Congress has made the news in the last couple weeks for it’s inability to fix AMT, the Alternative Minimum Tax.  The alternative minimum tax was established in the late 60s (1969) to prevent the uber wealthy from continuing to exploit the many tax loopholes that existed from paying little or no taxes. Not only were many these tax loopholes closed during the tax reform of 1983, but more critically the levels at which AMT kicks in were never adjusted for inflation.  Because the levels were never adjusted for inflation, the AMT impacts many upper middle class families.

In the last few years, Congress has typically enacted temporary measures preventing the AMT from hitting a wider swath of the middle class.  However as we head towards the end of the year, Congress is split along partyl lines. Democrats want to tie any reduction in AMT revenue with a corresponding increase in tax revenue somewhere else. Republican congressman do not support such proposals, and President Bush has vowed to veto any tax bill that includes any tax increases.  As a result there is deadlock.  Personally I do think if we are going to fix the AMT problem, in the long run we will have to either raise taxes somewhere else or cut spending.  I’d probably prefer a little of both.  While the two different political parties may not agree on the solution, they do agree that something needs to be done. For that reason, I’m hopeful we will have at least another temporary fix by the end of the year. Personally, the AMT does not affect me. Being unmarried and without children, I don’t have quite enough tax deductions to be affected.

• [Supplied information]
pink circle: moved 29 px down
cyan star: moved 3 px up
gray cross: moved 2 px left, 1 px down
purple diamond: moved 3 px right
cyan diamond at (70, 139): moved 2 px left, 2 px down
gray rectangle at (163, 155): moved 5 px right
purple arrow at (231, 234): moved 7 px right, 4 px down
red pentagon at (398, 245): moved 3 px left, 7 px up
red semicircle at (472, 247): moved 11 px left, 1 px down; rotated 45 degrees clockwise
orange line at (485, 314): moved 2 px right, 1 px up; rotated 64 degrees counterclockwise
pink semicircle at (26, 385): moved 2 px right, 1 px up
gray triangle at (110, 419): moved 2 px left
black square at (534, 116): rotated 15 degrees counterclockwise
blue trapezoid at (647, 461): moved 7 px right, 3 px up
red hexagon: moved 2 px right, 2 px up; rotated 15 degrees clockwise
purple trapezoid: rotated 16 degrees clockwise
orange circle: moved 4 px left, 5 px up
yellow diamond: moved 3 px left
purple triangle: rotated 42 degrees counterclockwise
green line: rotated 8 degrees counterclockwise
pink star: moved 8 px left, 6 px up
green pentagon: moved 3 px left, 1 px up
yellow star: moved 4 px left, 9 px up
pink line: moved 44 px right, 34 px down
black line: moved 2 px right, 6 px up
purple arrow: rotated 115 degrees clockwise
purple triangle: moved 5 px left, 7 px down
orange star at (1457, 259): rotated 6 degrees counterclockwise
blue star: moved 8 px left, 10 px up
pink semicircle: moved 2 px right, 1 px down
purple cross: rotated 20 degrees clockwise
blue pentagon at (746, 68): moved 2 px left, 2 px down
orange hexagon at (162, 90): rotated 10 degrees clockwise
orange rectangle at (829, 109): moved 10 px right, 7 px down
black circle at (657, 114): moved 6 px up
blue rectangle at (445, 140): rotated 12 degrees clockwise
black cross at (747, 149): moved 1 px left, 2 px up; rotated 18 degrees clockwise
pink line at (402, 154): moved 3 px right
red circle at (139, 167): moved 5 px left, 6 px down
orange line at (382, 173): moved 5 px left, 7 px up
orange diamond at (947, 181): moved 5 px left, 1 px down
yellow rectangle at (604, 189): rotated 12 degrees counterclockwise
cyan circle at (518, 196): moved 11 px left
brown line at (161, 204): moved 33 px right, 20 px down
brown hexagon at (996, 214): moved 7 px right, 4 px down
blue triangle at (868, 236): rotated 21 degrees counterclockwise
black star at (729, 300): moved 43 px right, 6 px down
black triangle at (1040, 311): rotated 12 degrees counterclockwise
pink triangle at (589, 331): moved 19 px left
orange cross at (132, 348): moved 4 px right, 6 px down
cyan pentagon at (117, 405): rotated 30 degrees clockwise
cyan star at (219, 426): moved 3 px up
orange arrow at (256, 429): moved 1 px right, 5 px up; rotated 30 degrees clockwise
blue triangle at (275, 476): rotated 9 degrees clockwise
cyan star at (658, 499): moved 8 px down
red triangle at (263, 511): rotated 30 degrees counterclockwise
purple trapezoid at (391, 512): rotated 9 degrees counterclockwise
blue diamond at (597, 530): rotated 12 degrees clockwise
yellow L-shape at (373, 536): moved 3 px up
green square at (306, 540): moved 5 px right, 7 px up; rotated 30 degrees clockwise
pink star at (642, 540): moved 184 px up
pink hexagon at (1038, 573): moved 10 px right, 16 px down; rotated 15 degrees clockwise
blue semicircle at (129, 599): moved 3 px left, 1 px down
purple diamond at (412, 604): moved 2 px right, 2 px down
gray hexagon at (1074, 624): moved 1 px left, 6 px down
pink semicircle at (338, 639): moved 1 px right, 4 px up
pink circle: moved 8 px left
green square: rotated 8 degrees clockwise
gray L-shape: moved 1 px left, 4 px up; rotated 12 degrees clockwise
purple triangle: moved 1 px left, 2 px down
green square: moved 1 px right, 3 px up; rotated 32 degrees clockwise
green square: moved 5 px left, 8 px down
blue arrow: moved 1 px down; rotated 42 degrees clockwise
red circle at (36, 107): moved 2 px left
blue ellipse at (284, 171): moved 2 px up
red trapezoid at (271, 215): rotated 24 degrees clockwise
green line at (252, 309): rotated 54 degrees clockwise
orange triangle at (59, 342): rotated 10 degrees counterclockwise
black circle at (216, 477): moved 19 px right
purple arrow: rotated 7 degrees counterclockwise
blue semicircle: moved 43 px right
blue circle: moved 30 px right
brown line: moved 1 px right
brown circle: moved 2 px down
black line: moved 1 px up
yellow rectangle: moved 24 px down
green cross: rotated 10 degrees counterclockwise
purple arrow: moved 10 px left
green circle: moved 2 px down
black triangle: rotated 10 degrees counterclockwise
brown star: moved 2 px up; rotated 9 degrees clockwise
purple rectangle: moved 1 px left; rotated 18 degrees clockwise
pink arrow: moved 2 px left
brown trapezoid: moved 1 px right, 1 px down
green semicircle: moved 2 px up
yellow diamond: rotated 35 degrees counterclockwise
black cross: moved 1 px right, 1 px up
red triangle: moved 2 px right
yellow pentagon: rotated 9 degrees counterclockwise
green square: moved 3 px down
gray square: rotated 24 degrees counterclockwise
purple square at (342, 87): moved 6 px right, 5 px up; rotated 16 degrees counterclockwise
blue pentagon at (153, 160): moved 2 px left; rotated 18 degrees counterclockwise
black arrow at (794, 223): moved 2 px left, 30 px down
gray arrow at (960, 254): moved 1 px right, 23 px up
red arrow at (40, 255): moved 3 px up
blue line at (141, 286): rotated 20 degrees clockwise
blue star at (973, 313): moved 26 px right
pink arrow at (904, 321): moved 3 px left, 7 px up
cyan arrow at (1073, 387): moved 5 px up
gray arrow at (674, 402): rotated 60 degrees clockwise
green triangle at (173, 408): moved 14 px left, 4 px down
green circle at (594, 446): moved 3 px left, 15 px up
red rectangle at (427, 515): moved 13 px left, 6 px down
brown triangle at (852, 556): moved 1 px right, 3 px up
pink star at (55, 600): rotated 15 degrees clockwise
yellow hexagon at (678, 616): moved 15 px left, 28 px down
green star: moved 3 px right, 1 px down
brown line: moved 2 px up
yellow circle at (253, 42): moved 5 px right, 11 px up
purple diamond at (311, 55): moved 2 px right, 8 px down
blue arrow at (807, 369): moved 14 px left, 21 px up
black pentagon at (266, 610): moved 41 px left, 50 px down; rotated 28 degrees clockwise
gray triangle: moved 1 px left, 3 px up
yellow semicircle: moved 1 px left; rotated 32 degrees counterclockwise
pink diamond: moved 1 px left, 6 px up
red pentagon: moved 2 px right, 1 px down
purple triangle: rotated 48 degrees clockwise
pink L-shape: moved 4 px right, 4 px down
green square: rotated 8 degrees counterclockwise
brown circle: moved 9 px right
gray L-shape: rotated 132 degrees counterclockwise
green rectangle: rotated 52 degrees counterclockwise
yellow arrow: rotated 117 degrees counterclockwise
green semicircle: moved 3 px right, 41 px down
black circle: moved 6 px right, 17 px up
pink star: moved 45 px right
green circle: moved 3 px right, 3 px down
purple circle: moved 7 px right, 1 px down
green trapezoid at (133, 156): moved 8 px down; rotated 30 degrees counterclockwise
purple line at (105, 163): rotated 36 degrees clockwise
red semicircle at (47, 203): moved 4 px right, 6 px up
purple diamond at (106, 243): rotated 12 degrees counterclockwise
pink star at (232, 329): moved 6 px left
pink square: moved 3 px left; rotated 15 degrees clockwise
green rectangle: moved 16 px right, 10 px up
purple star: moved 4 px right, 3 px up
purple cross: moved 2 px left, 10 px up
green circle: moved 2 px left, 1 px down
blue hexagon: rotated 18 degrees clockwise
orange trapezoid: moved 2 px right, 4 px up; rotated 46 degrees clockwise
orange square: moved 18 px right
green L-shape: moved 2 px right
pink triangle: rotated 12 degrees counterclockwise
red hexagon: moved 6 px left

• [Tasks for this exercise]
1 - Answer these questions using the passage on the Alternative Minimum Tax:
(a) In what year was the alternative minimum tax established?
(b) What has President Bush vowed to do?
(c) What two circumstances does the writer give for not being affected by the AMT?
2 - Reproduce everything in the passage on the Alternative Minimum Tax from "Congress has made" down to "middle class families.", word for word.

• [Answers below]
1 -
(a) 1969
(b) He has vowed to veto any tax bill that includes any tax increases.
(c) The writer is unmarried and without children.

2 -
Congress has made the news in the last couple weeks for it’s inability to fix AMT, the Alternative Minimum Tax.  The alternative minimum tax was established in the late 60s (1969) to prevent the uber wealthy from continuing to exploit the many tax loopholes that existed from paying little or no taxes. Not only were many these tax loopholes closed during the tax reform of 1983, but more critically the levels at which AMT kicks in were never adjusted for inflation.  Because the levels were never adjusted for inflation, the AMT impacts many upper middle class families.